Path Profiling is interesting as a theoretical problem. gprof
is also interesting, because it deals in call graphs, cyclical subgraphs, and such. There are nice algorithms for manipulating this information and propogating measurements throughout a structure.
All of which might tempt you to think it works (though they never say it does) - for finding general performance problems.
However, suppose your program hangs. How do you find the problem?
What I do is get it into the infinite loop, and then interrupt (pause) it to see what it's doing. I look at the code on each level of the call stack, because I know the loop is somewhere on the stack. If it's not obvious, I just step it along until I see it repeating itself, and then I know where the problem is. I suspect almost anyone would do that.
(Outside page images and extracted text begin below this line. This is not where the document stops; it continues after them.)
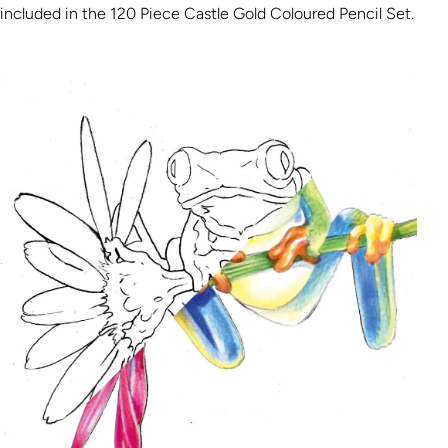
included in the 120 Piece Castle Gold Coloured Pencil Set.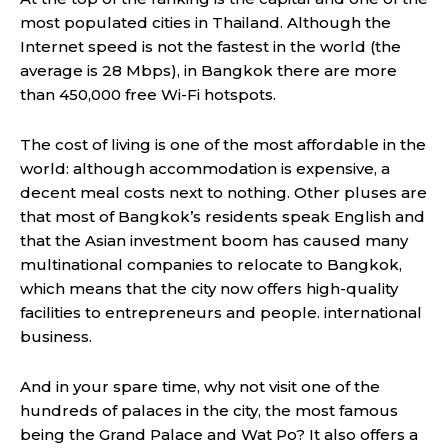
most populated cities in Thailand. Although the
Internet speed is not the fastest in the world (the
average is 28 Mbps), in Bangkok there are more
than 450,000 free Wi-Fi hotspots.
The cost of living is one of the most affordable in the
world: although accommodation is expensive, a
decent meal costs next to nothing. Other pluses are
that most of Bangkok’s residents speak English and
that the Asian investment boom has caused many
multinational companies to relocate to Bangkok,
which means that the city now offers high-quality
facilities to entrepreneurs and people. international
business.
And in your spare time, why not visit one of the
hundreds of palaces in the city, the most famous
being the Grand Palace and Wat Po? It also offers a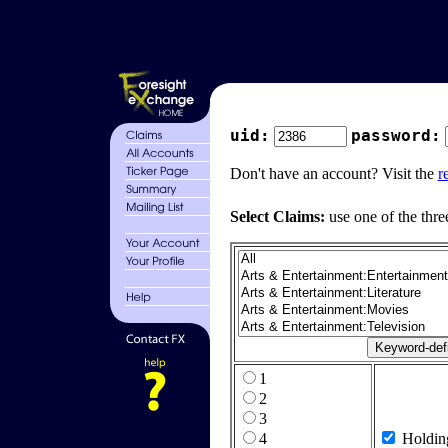
uid:
password:
Don't have an account? Visit the
r
Select Claims:
use one of the thre
1
2
3
4
Holdin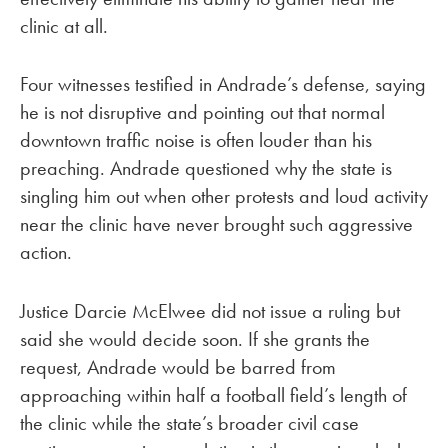
clinic at all.
Four witnesses testified in Andrade’s defense, saying
he is not disruptive and pointing out that normal
downtown traffic noise is often louder than his
preaching. Andrade questioned why the state is
singling him out when other protests and loud activity
near the clinic have never brought such aggressive
action.
Justice Darcie McElwee did not issue a ruling but
said she would decide soon. If she grants the
request, Andrade would be barred from
approaching within half a football field’s length of
the clinic while the state’s broader civil case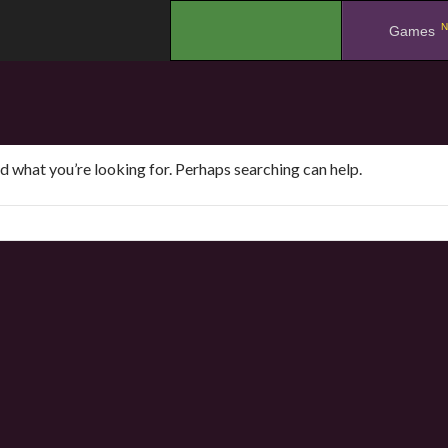
N
.
Games
nd what you’re looking for. Perhaps searching can help.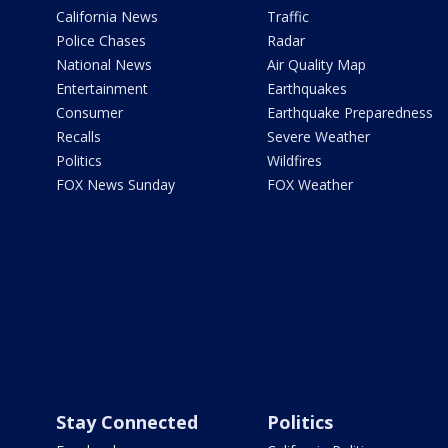
California News
Traffic
Police Chases
Radar
National News
Air Quality Map
Entertainment
Earthquakes
Consumer
Earthquake Preparedness
Recalls
Severe Weather
Politics
Wildfires
FOX News Sunday
FOX Weather
Stay Connected
Politics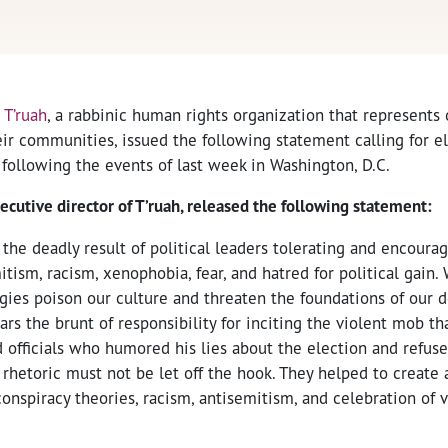
,
T’ruah
, a rabbinic human rights organization that represents 
ir communities, issued the following statement calling for ele
 following the events of last week in Washington, D.C.
xecutive director of T’ruah, released the following statement:
he deadly result of political leaders tolerating and encoura
tism, racism, xenophobia, fear, and hatred for political gain
ogies poison our culture and threaten the foundations of our 
rs the brunt of responsibility for inciting the violent mob t
d officials who humored his lies about the election and refuse
l rhetoric must not be let off the hook. They helped to creat
conspiracy theories, racism, antisemitism, and celebration of v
In fact, if you stop the program while it's taking too long and examine its state several times, you can not only find infinite loops, but almost any problem where the program runs longer than you would like.
There are profiler tools based on this concept, such as Zoom and LTProf, but for my money nothing gives as much insight as thoroughly understanding representative snapshots.
You won't find good references on this technique because (oddly) not many people are aware of it, and it's too simple to publish.
There's considerably more to say on the subject.
Actually, FWIW, I "published" an article on it, but it was only reviewed by an editor, and I don't think anyone's actually read it: Dunlavey, “Performance tuning with instruction-level cost derived from call-stack sampling”, ACM SIGPLAN Notices 42, 8 (August, 2007), pp. 4-8.